ACTIVE_LIST = ACTOR | ACTIVE_LIST and ACTOR
ACTOR = NOUN | ARTICLE NOUN
ARTICLE = a | the
NOUN = tom | jerry | goofy | mickey | jimmy | dog | cat | mouse

By applying above rule I can generate

a tom 
tom and a jerry 
the tom and a jerry 
the tom and a jerry and tom and dog

but not

Tom 
the Tom and me

can I check the sentence is correct by only using python re module. I know how to match certain char by [abc] but don't know about word. Actually I am trying to solve this ACM problem. If someone assist me partially I can do the rest. This is my 1st question at this arena. Any suggestion or improvement highly appreciated.


Solution

  • Yes, you can write that as a regex pattern, because the grammar is regular. The regular expression will be pretty long, but it could be generated in a fairly straight-forward way; once you have the regex, you just compile it and apply it to each input.

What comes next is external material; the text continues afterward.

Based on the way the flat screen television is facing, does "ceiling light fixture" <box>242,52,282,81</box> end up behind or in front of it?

    The key is to turn regular rules into repetitions. For example,

    STATEMENT = ACTION | STATEMENT , ACTION
    

    can be turned into

    ACTION (, ACTION)*
    

    Of course, that's just a part of the problem, because you'd first have to have transformed ACTION into a regular expression in order to create the regex for STATEMENT.

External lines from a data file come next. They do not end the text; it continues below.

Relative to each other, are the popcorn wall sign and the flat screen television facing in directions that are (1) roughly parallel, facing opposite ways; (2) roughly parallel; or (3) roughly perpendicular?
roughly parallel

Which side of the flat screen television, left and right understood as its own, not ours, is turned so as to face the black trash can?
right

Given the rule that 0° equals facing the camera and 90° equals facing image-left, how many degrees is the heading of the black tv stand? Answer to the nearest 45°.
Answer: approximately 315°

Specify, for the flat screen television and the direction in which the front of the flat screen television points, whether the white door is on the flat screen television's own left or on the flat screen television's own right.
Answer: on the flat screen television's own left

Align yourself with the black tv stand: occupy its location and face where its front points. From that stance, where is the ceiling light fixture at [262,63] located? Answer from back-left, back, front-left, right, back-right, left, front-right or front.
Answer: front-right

    The problem description glosses over an important issue, which is that the input does not just consist of lower-case alphabetic characters and commas. It also contains spaces, and the regular expression needs to insist on spaces at appropriate points. For example, the , above probably must (and certainly might) be followed by one (or more) spaces. It might be ok if it were preceded by a one or more spaces, too; the problem description isn't clear.

    So the correction regular expression for NOUN will actually turn out to be:

    ((a|the) +)?(tom|jerry|goofy|mickey|jimmy|dog|cat|mouse)
    

    (I also found it interesting that the grammar as presented lets VERB match "hatesssssssss". I have no idea whether that was intentional.)